Page excerpt>
=======
2018-06-02
    
Part 1 - The Three Ways
  - The foundation of DevOps can be traced back to Lean, The Theory of Constraints, and Toyota Kata. It has its roots in manufacturing process management
 
  - DevOps is an extension of the Agile movement paired with the Continuous Delivery movement
 
  - Measured in lead time and percent complete & accurate (%C/A)
 
The First Way - The Principles of Flow
  - We must make work visible
    
      - Unlike physical processes, technology work is largely invisible. It is hard to see where flow is impeded or where work is piling up
 
      - We should use tools to visualize how our work flows from left to right, like a kanban board
 
    
   
  - Limit work in progress (WIP)
    
      - Daily work is dominated by priority du jour, or urgent work
 
      - Disruptions are highly visible in physical processes but almost invisible for tech workers
        
          - An engineer will context switch and re-establish congnitive rules and goals the result in slower and more error-prone work
 
        
       
    
   
  - Reduce batch sizes
    
      - Reduce changeover cost between tasks, so that team does not feel forced to complete in specific operations
 
      - Allows work defects to be discovered early, so that problems can be fixed before other items flow through
 
      - Large batch releases cause sudden large amounts of WIP and less parallelization
 
    
   
  - Reduce the number of handoffs
    
      - Each handoffs incurs loss of knowledge
 
      - Each handoff is a potential queue where work will wait
 
      - Each handoff requires various sorts of communication, signaling, prioritization, testing, scheduling, etc.
=======
Task brief> Rewrite the DevOps notes between "- Allows work" and "testing, scheduling, etc.", inclusive, replacing "queue" with "backlog". The listing comes from a separate source.
=======
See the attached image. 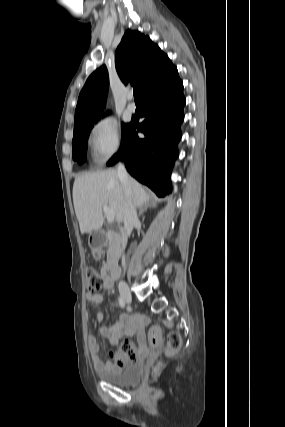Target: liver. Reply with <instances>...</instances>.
<instances>
[{
  "instance_id": "obj_1",
  "label": "liver",
  "mask_w": 285,
  "mask_h": 427,
  "mask_svg": "<svg viewBox=\"0 0 285 427\" xmlns=\"http://www.w3.org/2000/svg\"><path fill=\"white\" fill-rule=\"evenodd\" d=\"M134 205L142 207L149 194L136 180L130 178ZM73 203L81 233L99 230L104 221L103 206L115 212L116 221H124L125 195L118 173L114 169L89 172L77 176L73 185Z\"/></svg>"
}]
</instances>
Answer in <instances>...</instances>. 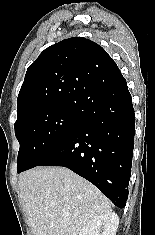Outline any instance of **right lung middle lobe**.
<instances>
[{
	"instance_id": "1",
	"label": "right lung middle lobe",
	"mask_w": 155,
	"mask_h": 235,
	"mask_svg": "<svg viewBox=\"0 0 155 235\" xmlns=\"http://www.w3.org/2000/svg\"><path fill=\"white\" fill-rule=\"evenodd\" d=\"M78 109L44 105L17 117L15 135L20 143L17 172L37 166L81 125Z\"/></svg>"
}]
</instances>
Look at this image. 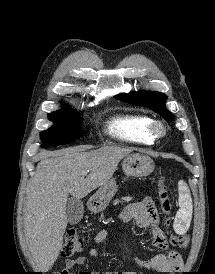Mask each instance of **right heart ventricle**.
<instances>
[{
  "label": "right heart ventricle",
  "instance_id": "1",
  "mask_svg": "<svg viewBox=\"0 0 215 274\" xmlns=\"http://www.w3.org/2000/svg\"><path fill=\"white\" fill-rule=\"evenodd\" d=\"M151 123L152 119L146 115L122 113L107 121L105 131L119 141L150 145L155 140L150 132Z\"/></svg>",
  "mask_w": 215,
  "mask_h": 274
}]
</instances>
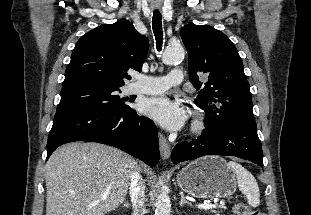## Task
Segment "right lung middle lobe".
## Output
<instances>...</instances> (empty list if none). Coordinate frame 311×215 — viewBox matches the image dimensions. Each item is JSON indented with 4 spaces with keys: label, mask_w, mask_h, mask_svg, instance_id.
Listing matches in <instances>:
<instances>
[{
    "label": "right lung middle lobe",
    "mask_w": 311,
    "mask_h": 215,
    "mask_svg": "<svg viewBox=\"0 0 311 215\" xmlns=\"http://www.w3.org/2000/svg\"><path fill=\"white\" fill-rule=\"evenodd\" d=\"M119 91V87L94 83H75L63 86L61 100L56 111L67 108H87L104 112H122L131 109L125 104L128 98H120Z\"/></svg>",
    "instance_id": "obj_1"
}]
</instances>
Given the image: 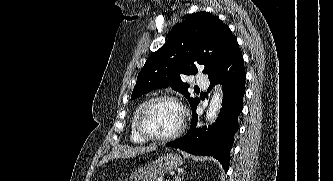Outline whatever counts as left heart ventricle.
Returning <instances> with one entry per match:
<instances>
[{
    "label": "left heart ventricle",
    "mask_w": 333,
    "mask_h": 181,
    "mask_svg": "<svg viewBox=\"0 0 333 181\" xmlns=\"http://www.w3.org/2000/svg\"><path fill=\"white\" fill-rule=\"evenodd\" d=\"M181 123V110L173 102L158 101L144 116V124L152 134L162 136L174 132Z\"/></svg>",
    "instance_id": "obj_1"
}]
</instances>
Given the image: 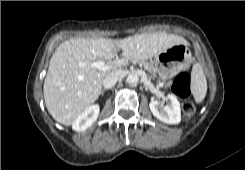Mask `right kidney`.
Segmentation results:
<instances>
[{"instance_id": "ca27d5eb", "label": "right kidney", "mask_w": 245, "mask_h": 170, "mask_svg": "<svg viewBox=\"0 0 245 170\" xmlns=\"http://www.w3.org/2000/svg\"><path fill=\"white\" fill-rule=\"evenodd\" d=\"M100 108L98 105H91L83 111L72 123V129L81 132L93 125L97 120Z\"/></svg>"}]
</instances>
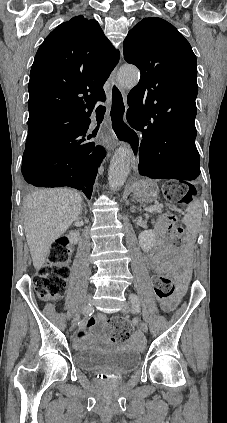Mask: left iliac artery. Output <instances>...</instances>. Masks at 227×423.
Listing matches in <instances>:
<instances>
[{
  "instance_id": "1",
  "label": "left iliac artery",
  "mask_w": 227,
  "mask_h": 423,
  "mask_svg": "<svg viewBox=\"0 0 227 423\" xmlns=\"http://www.w3.org/2000/svg\"><path fill=\"white\" fill-rule=\"evenodd\" d=\"M129 300L132 303V310L135 311L136 313H140L141 312L140 302H139L137 295L131 293L130 296H129ZM134 305H135V307H133Z\"/></svg>"
}]
</instances>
=======
Worked solution>
- Allows work defects to be discovered early, so that problems can be fixed before other items flow through
 
      - Large batch releases cause sudden large amounts of WIP and less parallelization
 
    
   
  - Reduce the number of handoffs
    
      - Each handoffs incurs loss of knowledge
 
      - Each handoff is a potential backlog where work will wait
 
      - Each handoff requires various sorts of communication, signaling, prioritization, testing, scheduling, etc.